Eiko Otake and Bill Johnston’s A Body in Fukushima overwhelms. Spread through three galleries, the sheer number of photographs and videos presented dominate the senses and in each space it takes a moment to get your bearings. When finally you are able to refocus and notice the prints individually, from gallery to gallery they continue to destabilize and confront the viewer with their fragility.

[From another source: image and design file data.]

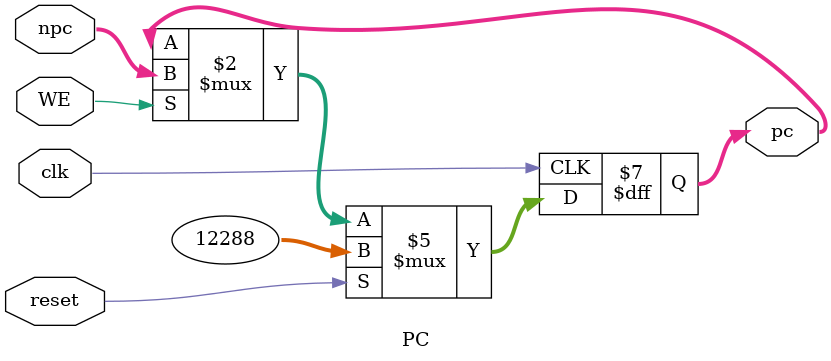
<source format=v>
`timescale 1ns / 1ps
module PC(
    output reg [31:0] pc,
    input [31:0] npc,
    input clk,
    input reset,
	 input WE
	 );
	 always@(posedge clk)begin
	     if(reset)begin
		      pc <= 32'h0000_3000;
		  end
		  else if(WE)begin
		      pc <= npc;
		  end
	 end


endmodule

</source>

I sat in on an open workshop of Eiko’s course, Delicious Movement, where she challenged us to move uselessly, using our body as a landscape and the floor as a tool. When a student expressed frustration at her struggle to move this way, confused at the difficulty of trying to move with ease, intuitively, Eiko discussed the importance of struggle and difficulty in her work. Traveling to Fukushima, placing herself in danger of radiation poisoning, instead of fleeing the pain of the disaster, Eiko places herself at the center of it in an intimate embrace. And the photographs in the exhibition are not easy to look at – the bright swaths of blue sky in almost every print serve as a reminder of the life that used to inhabit these spaces. Eiko’s presence in the immense scenes of destruction highlights the lack; her body becomes a house of remembrance that holds the individuals still exiled from the contaminated communities.

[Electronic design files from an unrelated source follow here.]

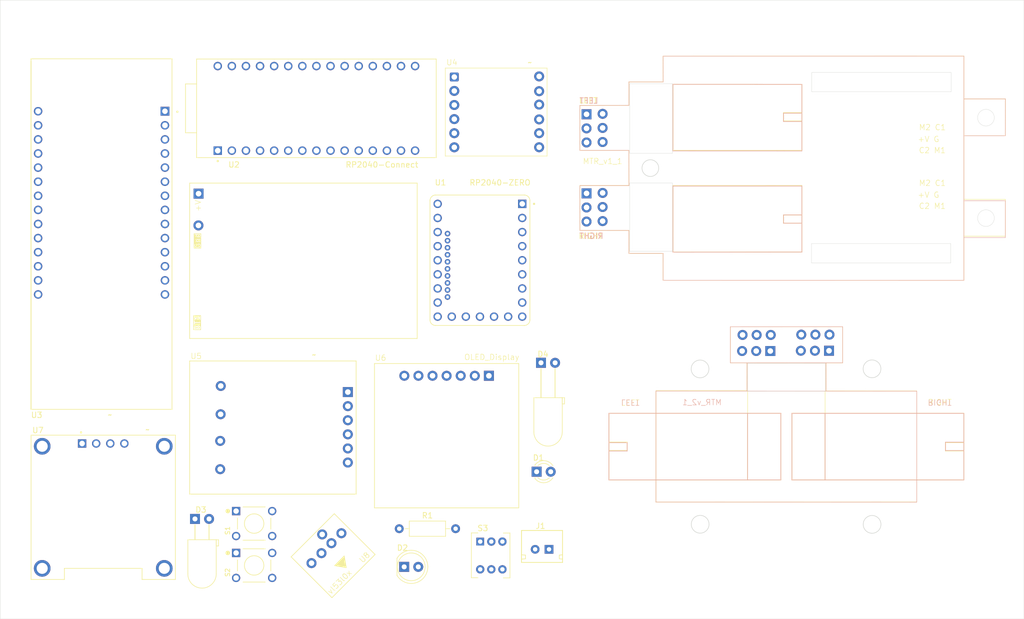
<source format=kicad_pcb>
(kicad_pcb
	(version 20241229)
	(generator "pcbnew")
	(generator_version "9.0")
	(general
		(thickness 1.6)
		(legacy_teardrops no)
	)
	(paper "A4")
	(layers
		(0 "F.Cu" signal)
		(2 "B.Cu" signal)
		(9 "F.Adhes" user "F.Adhesive")
		(11 "B.Adhes" user "B.Adhesive")
		(13 "F.Paste" user)
		(15 "B.Paste" user)
		(5 "F.SilkS" user "F.Silkscreen")
		(7 "B.SilkS" user "B.Silkscreen")
		(1 "F.Mask" user)
		(3 "B.Mask" user)
		(17 "Dwgs.User" user "User.Drawings")
		(19 "Cmts.User" user "User.Comments")
		(21 "Eco1.User" user "User.Eco1")
		(23 "Eco2.User" user "User.Eco2")
		(25 "Edge.Cuts" user)
		(27 "Margin" user)
		(31 "F.CrtYd" user "F.Courtyard")
		(29 "B.CrtYd" user "B.Courtyard")
		(35 "F.Fab" user)
		(33 "B.Fab" user)
		(39 "User.1" user)
		(41 "User.2" user)
		(43 "User.3" user)
		(45 "User.4" user)
	)
	(setup
		(pad_to_mask_clearance 0)
		(allow_soldermask_bridges_in_footprints no)
		(tenting front back)
		(pcbplotparams
			(layerselection 0x00000000_00000000_55555555_5755f5ff)
			(plot_on_all_layers_selection 0x00000000_00000000_00000000_00000000)
			(disableapertmacros no)
			(usegerberextensions no)
			(usegerberattributes yes)
			(usegerberadvancedattributes yes)
			(creategerberjobfile yes)
			(dashed_line_dash_ratio 12.000000)
			(dashed_line_gap_ratio 3.000000)
			(svgprecision 4)
			(plotframeref no)
			(mode 1)
			(useauxorigin no)
			(hpglpennumber 1)
			(hpglpenspeed 20)
			(hpglpendiameter 15.000000)
			(pdf_front_fp_property_popups yes)
			(pdf_back_fp_property_popups yes)
			(pdf_metadata yes)
			(pdf_single_document no)
			(dxfpolygonmode yes)
			(dxfimperialunits yes)
			(dxfusepcbnewfont yes)
			(psnegative no)
			(psa4output no)
			(plot_black_and_white yes)
			(plotinvisibletext no)
			(sketchpadsonfab no)
			(plotpadnumbers no)
			(hidednponfab no)
			(sketchdnponfab yes)
			(crossoutdnponfab yes)
			(subtractmaskfromsilk no)
			(outputformat 1)
			(mirror no)
			(drillshape 1)
			(scaleselection 1)
			(outputdirectory "")
		)
	)
	(net 0 "")
	(net 1 "unconnected-(U1-GP9-Pad10)")
	(net 2 "unconnected-(U1-GP8-Pad9)")
	(net 3 "unconnected-(U1-GP29-Pad20)")
	(net 4 "unconnected-(U1-GP22-Pad29)")
	(net 5 "unconnected-(U1-GP2-Pad3)")
	(net 6 "unconnected-(U1-GP21-Pad28)")
	(net 7 "unconnected-(U1-GP12-Pad13)")
	(net 8 "unconnected-(U1-GP1-Pad2)")
	(net 9 "unconnected-(U1-3V3-Pad21)")
	(net 10 "unconnected-(U1-GP28-Pad19)")
	(net 11 "unconnected-(U1-GP0-Pad1)")
	(net 12 "unconnected-(U1-GP15-Pad16)")
	(net 13 "unconnected-(U1-GP19-Pad26)")
	(net 14 "unconnected-(U1-GP17-Pad24)")
	(net 15 "unconnected-(U1-GP6-Pad7)")
	(net 16 "unconnected-(U1-GP18-Pad25)")
	(net 17 "unconnected-(U1-GP27-Pad18)")
	(net 18 "unconnected-(U1-GP23-Pad30)")
	(net 19 "unconnected-(U1-GP10-Pad11)")
	(net 20 "unconnected-(U1-GP26-Pad17)")
	(net 21 "unconnected-(U1-GP4-Pad5)")
	(net 22 "unconnected-(U1-GP14-Pad15)")
	(net 23 "unconnected-(U1-GND-Pad22)")
	(net 24 "unconnected-(U1-GP5-Pad6)")
	(net 25 "unconnected-(U1-GP3-Pad4)")
	(net 26 "unconnected-(U1-GP7-Pad8)")
	(net 27 "unconnected-(U1-GP20-Pad27)")
	(net 28 "unconnected-(U1-GP11-Pad12)")
	(net 29 "unconnected-(U1-GP13-Pad14)")
	(net 30 "unconnected-(U1-GP25-Pad32)")
	(net 31 "unconnected-(U1-5V-Pad23)")
	(net 32 "unconnected-(U1-GND-Pad33)")
	(net 33 "unconnected-(U1-GP24-Pad31)")
	(net 34 "unconnected-(S1-Pad3)")
	(net 35 "unconnected-(S1-Pad1)")
	(net 36 "unconnected-(S1-Pad4)")
	(net 37 "unconnected-(S1-Pad2)")
	(net 38 "unconnected-(S2-Pad2)")
	(net 39 "unconnected-(S2-Pad1)")
	(net 40 "unconnected-(S2-Pad3)")
	(net 41 "unconnected-(S2-Pad4)")
	(net 42 "unconnected-(S3-Pad2)")
	(net 43 "unconnected-(S3-Pad5)")
	(net 44 "unconnected-(S3-Pad3)")
	(net 45 "unconnected-(S3-Pad1)")
	(net 46 "unconnected-(S3-Pad4)")
	(net 47 "unconnected-(S3-Pad6)")
	(net 48 "unconnected-(U2-D8{slash}GPIO20-Pad26)")
	(net 49 "unconnected-(U2-D7{slash}GPIO19-Pad25)")
	(net 50 "unconnected-(U2-D9{slash}GPIO21-Pad27)")
	(net 51 "unconnected-(U2-~{RESET}-Pad18)")
	(net 52 "unconnected-(U2-D12{slash}GPIO4{slash}CIPO-Pad30)")
	(net 53 "unconnected-(U2-A2{slash}GPIO28-Pad6)")
	(net 54 "unconnected-(U2-D5{slash}GPIO17-Pad23)")
	(net 55 "unconnected-(U2-QSPI_~{RESET}-Pad13)")
	(net 56 "unconnected-(U2-+3V3-Pad2)")
	(net 57 "unconnected-(U2-A6-Pad10)")
	(net 58 "unconnected-(U2-A1{slash}GPIO27-Pad5)")
	(net 59 "unconnected-(U2-RX-Pad17)")
	(net 60 "Net-(U2-GND-Pad14)")
	(net 61 "unconnected-(U2-VIN-Pad15)")
	(net 62 "unconnected-(U2-D2{slash}GPIO25-Pad20)")
	(net 63 "unconnected-(U2-+5V-Pad12)")
	(net 64 "unconnected-(U2-A7-Pad11)")
	(net 65 "unconnected-(U2-D3{slash}GPIO15-Pad21)")
	(net 66 "unconnected-(U2-D6{slash}GPIO18-Pad24)")
	(net 67 "unconnected-(U2-A0{slash}DAC0{slash}GPIO26-Pad4)")
	(net 68 "unconnected-(U2-AREF-Pad3)")
	(net 69 "unconnected-(U2-A4{slash}GPIO12-Pad8)")
	(net 70 "unconnected-(U2-A5{slash}GPIO13-Pad9)")
	(net 71 "unconnected-(U2-D11{slash}GPIO7{slash}COPI-Pad29)")
	(net 72 "unconnected-(U2-D4{slash}GPIO26-Pad22)")
	(net 73 "unconnected-(U2-D10{slash}GPIO5-Pad28)")
	(net 74 "unconnected-(U2-TX-Pad16)")
	(net 75 "unconnected-(U2-D13{slash}GPIO6-Pad1)")
	(net 76 "unconnected-(U2-A3{slash}GPIO29-Pad7)")
	(net 77 "unconnected-(U3-DC3V3-Pad17)")
	(net 78 "unconnected-(U3-GPIO10-Pad5)")
	(net 79 "unconnected-(U3-GPIO1-Pad2)")
	(net 80 "unconnected-(U3-GND-Pad18)")
	(net 81 "unconnected-(U3-GPIO42-Pad22)")
	(net 82 "unconnected-(U3-GPIO44-Pad24)")
	(net 83 "unconnected-(U3-GND-Pad28)")
	(net 84 "unconnected-(U3-GPIO11-Pad6)")
	(net 85 "unconnected-(U3-VBUS-Pad13)")
	(net 86 "unconnected-(U3-VBAT-Pad16)")
	(net 87 "unconnected-(U3-GND-Pad19)")
	(net 88 "unconnected-(U3-GND-Pad11)")
	(net 89 "unconnected-(U3-+3V3-Pad1)")
	(net 90 "unconnected-(U3-GPIO15-Pad10)")
	(net 91 "unconnected-(U3-GPIO46-Pad26)")
	(net 92 "unconnected-(U3-GPIO39-Pad15)")
	(net 93 "unconnected-(U3-GPIO2-Pad3)")
	(net 94 "unconnected-(U3-GPIO43-Pad23)")
	(net 95 "unconnected-(U3-GPIO16-Pad14)")
	(net 96 "unconnected-(U3-VBUS-Pad12)")
	(net 97 "unconnected-(U3-GPIO41-Pad21)")
	(net 98 "unconnected-(U3-GPIO12-Pad7)")
	(net 99 "unconnected-(U3-GND-Pad27)")
	(net 100 "unconnected-(U3-GPIO13-Pad8)")
	(net 101 "unconnected-(U3-GPIO3-Pad4)")
	(net 102 "unconnected-(U3-GPIO14-Pad9)")
	(net 103 "unconnected-(U3-GPIO40-Pad20)")
	(net 104 "unconnected-(U3-GPIO45-Pad25)")
	(net 105 "unconnected-(U4-Out4-Pad5)")
	(net 106 "unconnected-(U4-IN1-Pad7)")
	(net 107 "unconnected-(U4-Vcc-Pad9)")
	(net 108 "unconnected-(U4-Fault-Pad6)")
	(net 109 "unconnected-(U4-IN2-Pad8)")
	(net 110 "unconnected-(U4-Out1-Pad2)")
	(net 111 "unconnected-(U4-GND-Pad10)")
	(net 112 "unconnected-(U4-Out2-Pad3)")
	(net 113 "unconnected-(U4-IN3-Pad11)")
	(net 114 "unconnected-(U4-Sleep-Pad1)")
	(net 115 "unconnected-(U4-Out3-Pad4)")
	(net 116 "unconnected-(U4-IN4-Pad12)")
	(net 117 "unconnected-(U5-IB2-Pad5)")
	(net 118 "unconnected-(U5-IB1-Pad3)")
	(net 119 "unconnected-(U5-OB1-Pad8)")
	(net 120 "unconnected-(U5-Gnd-Pad2)")
	(net 121 "unconnected-(U5-OA2-Pad9)")
	(net 122 "unconnected-(U5-OA1-Pad7)")
	(net 123 "unconnected-(U5-IA1-Pad4)")
	(net 124 "unconnected-(U5-IA2-Pad6)")
	(net 125 "unconnected-(U5-Vcc-Pad1)")
	(net 126 "unconnected-(U5-OB2-Pad10)")
	(net 127 "unconnected-(J1-Pad1)")
	(net 128 "unconnected-(J1-Pad2)")
	(net 129 "unconnected-(D1-K-Pad1)")
	(net 130 "unconnected-(D1-A-Pad2)")
	(net 131 "unconnected-(D2-K-Pad1)")
	(net 132 "unconnected-(D2-A-Pad2)")
	(net 133 "unconnected-(D3-K-Pad1)")
	(net 134 "unconnected-(D3-A-Pad2)")
	(net 135 "unconnected-(D4-A-Pad2)")
	(net 136 "unconnected-(D4-K-Pad1)")
	(net 137 "unconnected-(BT1---Pad2)")
	(net 138 "unconnected-(BT1-+-Pad1)")
	(net 139 "unconnected-(R1-Pad2)")
	(net 140 "unconnected-(R1-Pad1)")
	(net 141 "unconnected-(U6-NC-Pad5)")
	(net 142 "unconnected-(U6-RST-Pad7)")
	(net 143 "unconnected-(U6-NC-Pad6)")
	(net 144 "unconnected-(U6-SDA-Pad3)")
	(net 145 "unconnected-(U6-Vcc-Pad1)")
	(net 146 "unconnected-(U6-SCL-Pad4)")
	(net 147 "unconnected-(U6-Gnd-Pad2)")
	(net 148 "unconnected-(U7-GND-Pad1)")
	(net 149 "unconnected-(U7-VCC_IN-Pad2)")
	(net 150 "unconnected-(U7-SCL-Pad3)")
	(net 151 "unconnected-(U7-SDA-Pad4)")
	(net 152 "unconnected-(U8-Gnd-Pad2)")
	(net 153 "unconnected-(U8-X-Pad5)")
	(net 154 "unconnected-(U8-SDA-Pad4)")
	(net 155 "unconnected-(U8-SCL-Pad3)")
	(net 156 "unconnected-(U8-Vcc-Pad1)")
	(net 157 "unconnected-(MTR_v1_1-L-C2-Pad4)")
	(net 158 "unconnected-(MTR_v1_1-L-M1-Pad1)")
	(net 159 "unconnected-(MTR_v1_1-L-Vcc-Pad5)")
	(net 160 "unconnected-(MTR_v1_1-R-Vcc-Pad11)")
	(net 161 "unconnected-(MTR_v1_1-R-C1-Pad9)")
	(net 162 "unconnected-(MTR_v1_1-L-M2-Pad6)")
	(net 163 "unconnected-(MTR_v1_1-R-M2-Pad12)")
	(net 164 "unconnected-(MTR_v1_1-R-C2-Pad10)")
	(net 165 "unconnected-(MTR_v1_1-L-C1-Pad3)")
	(net 166 "unconnected-(MTR_v1_1-L-Gnd-Pad2)")
	(net 167 "unconnected-(MTR_v1_1-R-Gnd-Pad8)")
	(net 168 "unconnected-(MTR_v1_1-R-M1-Pad7)")
	(net 169 "unconnected-(MTR_v2_1-R-M2-Pad12)")
	(net 170 "unconnected-(MTR_v2_1-R-Gnd-Pad8)")
	(net 171 "unconnected-(MTR_v2_1-L-M1-Pad1)")
	(net 172 "unconnected-(MTR_v2_1-L-Vcc-Pad5)")
	(net 173 "unconnected-(MTR_v2_1-R-M1-Pad7)")
	(net 174 "unconnected-(MTR_v2_1-L-M2-Pad6)")
	(net 175 "unconnected-(MTR_v2_1-L-Gnd-Pad2)")
	(net 176 "unconnected-(MTR_v2_1-R-C2-Pad10)")
	(net 177 "unconnected-(MTR_v2_1-L-C2-Pad4)")
	(net 178 "unconnected-(MTR_v2_1-L-C1-Pad3)")
	(net 179 "unconnected-(MTR_v2_1-R-C1-Pad9)")
	(net 180 "unconnected-(MTR_v2_1-R-Vcc-Pad11)")
	(footprint "MicroMouse_2025_v2:Battery Li-Polymer 3.7V 950mAh" (layer "F.Cu") (at 99.6572 52.7244))
	(footprint "MicroMouse_2025_v2:LED_5mm_IR_TX" (layer "F.Cu") (at 162.9926 83.9844))
	(footprint "MicroMouse_2025_v2:Display_OLED_096-636" (layer "F.Cu") (at 84.0672 109.5344))
	(footprint "MicroMouse_2025_v2:RP2040-Connect" (layer "F.Cu") (at 122.4972 39.2494))
	(footprint "MicroMouse_2025_v2:LILYGO T-Display-S3 AMOLED" (layer "F.Cu") (at 83.7712 62.1184))
	(footprint "MicroMouse_2025_v2:LED_5mm_Vertical" (layer "F.Cu") (at 138.31 120.76))
	(footprint "MicroMouse_2025_v2:Button DPDT TPH Lock" (layer "F.Cu") (at 149.905 113.725))
	(footprint "MicroMouse_2025_v2:DC_Motor-Encoder_v1" (layer "F.Cu") (at 211.75 49.75))
	(footprint "MicroMouse_2025_v2:H_Bridge_DRV8833" (layer "F.Cu") (at 154.7344 38.3948))
	(footprint "MicroMouse_2025_v2:LED_5mm_IR_RX" (layer "F.Cu") (at 100.5622 112.0436))
	(footprint "MicroMouse_2025_v2:Connector_JST_XH_2" (layer "F.Cu") (at 159.175 113.725))
	(footprint "MicroMouse_2025_v2:R_Axial" (layer "F.Cu") (at 137.42 115))
	(footprint "MicroMouse_2025_v2:vl53l0x LiDAR" (layer "F.Cu") (at 125.712132 110.882244 -45))
	(footprint "MicroMouse_2025_v2:Button Tactile Push Switch 6x6x5mm" (layer "F.Cu") (at 111.2722 114.0744))
	(footprint "MicroMouse_2025_v2:DC_Motor-Encoder_v2" (layer "F.Cu") (at 207.25 100.5))
	(footprint "MicroMouse_2025_v2:RP2040-ZERO" (layer "F.Cu") (at 150.6066 64.4244))
	(footprint "MicroMouse_2025_v2:Button Tactile Push Switch 6x6x5mm" (layer "F.Cu") (at 111.2722 121.6194))
	(footprint "MicroMouse_2025_v2:H_Bridge_L9110S" (layer "F.Cu") (at 115.851 96.4832))
	(footprint "MicroMouse_2025_v2:Display_OLED_0.96Inch_SPI_I2C" (layer "F.Cu") (at 131.9322 82.9994))
	(footprint "MicroMouse_2025_v2:LED_3mm_Vertical"
		(layer "F.Cu")
		(uuid "fb02c305-242c-4618-9760-e6748e9f8aa9")
		(at 163.4726 104.4524)
		(descr "LED, diameter 3.0mm, 2 pins, generated by kicad-footprint-generator")
		(tags "LED")
		(property "Reference" "D1"
			(at -0.965236 -2.2366 0)
			(layer "F.SilkS")
			(uuid "12bcc359-8cd3-4977-aa1f-667b3367ca5c")
			(effects
				(font
					(size 1 1)
					(thickness 0.15)
				)
			)
		)
		(property "Value" "LED_3mm_Vertical"
			(at -0.0254 3.2394 0)
			(layer "F.Fab")
			(hide yes)
			(uuid "9dbd85ad-2c90-4fea-92e4-8c88d77689ab")
			(effects
				(font
					(size 1 1)
					(thickness 0.15)
				)
			)
		)
		(property "Datasheet" ""
			(at -1.2954 0.2794 0)
			(layer "F.Fab")
			(hide yes)
			(uuid "ec00cad9-b6d4-4331-a21c-99f5883e6b5a")
			(effects
				(font
					(size 1.27 1.27)
					(thickness 0.15)
				)
			)
		)
		(property "Description" "Light emitting diode"
			(at -1.2954 0.2794 0)
			(layer "F.Fab")
			(hide yes)
			(uuid "33052f22-2564-4137-82cc-93885d9b4511")
			(effects
				(font
					(size 1.27 1.27)
					(thickness 0.15)
				)
			)
		)
		(property "Sim.Pins" "1=K 2=A"
			(at 0 0 0)
			(unlocked yes)
			(layer "F.Fab")
			(hide yes)
			(uuid "004b6813-589c-4b7a-8cec-14f3b355672d")
			(effects
				(font
					(size 1 1)
					(thickness 0.15)
				)
			)
		)
		(property ki_fp_filters "LED* LED_SMD:* LED_THT:*")
		(path "/6d814d6d-e39d-4d51-b674-2764eaae20cf")
		(sheetname "/")
		(sheetfile "MicroMouse_2025_v2.kicad_sch")
		(attr through_hole)
		(fp_line
			(start -1.5854 -0.9566)
			(end -1.5854 -0.8006)
			(stroke
				(width 0.12)
				(type solid)
			)
			(layer "F.SilkS")
			(uuid "40950b67-cbba-4d3e-863e-d94d4f54213c")
		)
		(fp_line
			(start -1.5854 1.3594)
			(end -1.5854 1.5154)
			(stroke
				(width 0.12)
				(type solid)
			)
			(layer "F.SilkS")
			(uuid "b530f7a9-8df5-4ac4-87fc-bec3d4a90857")
		)
		(fp_arc
			(start -1.5854 -0.956116)
			(mid 0.070224 -1.708301)
			(end 1.645997 -0.800661)
			(stroke
				(width 0.12)
				(type solid)
			)
			(layer "F.SilkS")
			(uuid "4121f75e-b4c5-4433-b31d-7d6dab07cd7c")
		)
		(fp_arc
			(start -1.066361 -0.8006)
			(mid -0.025436 -1.2206)
			(end 1.01551 -0.800649)
			(stroke
				(width 0.12)
				(type solid)
			)
			(layer "F.SilkS")
			(uuid "dbab9bbb-a90a-485b-acf9-5cfc2f9aea74")
		)
		(fp_arc
			(start 1.01551 1.359449)
			(mid -0.025436 1.7794)
			(end -1.066361 1.3594)
			(stroke
				(width 0.12)
				(type solid)
			)
			(layer "F.SilkS")
			(uuid "daf07870-eeb0-4088-b92f-8cf27a366994")
		)
		(fp_arc
			(start 1.645997 1.359461)
			(mid 0.070224 2.267101)
			(end -1.5854 1.514916)
			(stroke
				(width 0.12)
				(type solid)
			)
			(layer "F.SilkS")
			(uuid "d92702cc-b156-4acd-9ccd-12d25dfaccd2")
		)
		(fp_line
			(start -2.4454 -3.048)
			(end -2.4454 2.4894)
			(stroke
				(width 0.05)
				(type solid)
			)
			(layer "F.CrtYd")
			(uuid "467cc141-8792-43b4-9f66-3a8fd6e16817")
		)
		(fp_line
			(start -2.4454 2.4894)
			(end 2.3946 2.4894)
			(stroke
				(width 0.05)
				(type solid)
			)
			(layer "F.CrtYd")
			(uuid "d6e87523-70c3-4a23-bf8b-d6c7520351ef")
		)
		(fp_line
			(start 2.3946 2.4894)
			(end 2.4016 -3.048)
			(stroke
				(width 0.05)
				(type solid)
			)
			(layer "F.CrtYd")
			(uuid "09f424bf-2f82-4da5-9cad-99111069cb83")
		)
	
... [1780 chars truncated]
</source>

In her workshop, Eiko returned again and again to the metaphor of regeneration to inspire our movements: “There are flowers growing all over your body – even if you crush one here [grabbing her chest], one may grow here [her back] or here [her leg] or here [her arm]!” The images in A Body in Fukushima that do show signs of life capture boundaries – edges of forests at abandoned subway stations, for example. Creeping in on the desolation, these shreds of verdant landscape cast a primordial aura over the post-nuclear, post-apocalyptic realm of Eiko’s Fukushima. The photographs evoke the tension of humankind’s existence on earth – after we have been undone by our own creations, what is left? Plants reclaim the space vacated temporarily by humans, negotiating a landscape traumatized by the push and pull between natural resources and those who use them.

Although the portions of the exhibition in the Davison Art Center and CFA South Gallery are now closed, Eiko and Bill’s video installations remain on display in the Center for East Asian Studies through May 24. And if you happen to be around during Reunion and Commencement, the South Gallery installation will be up for an encore presentation from May 21-24.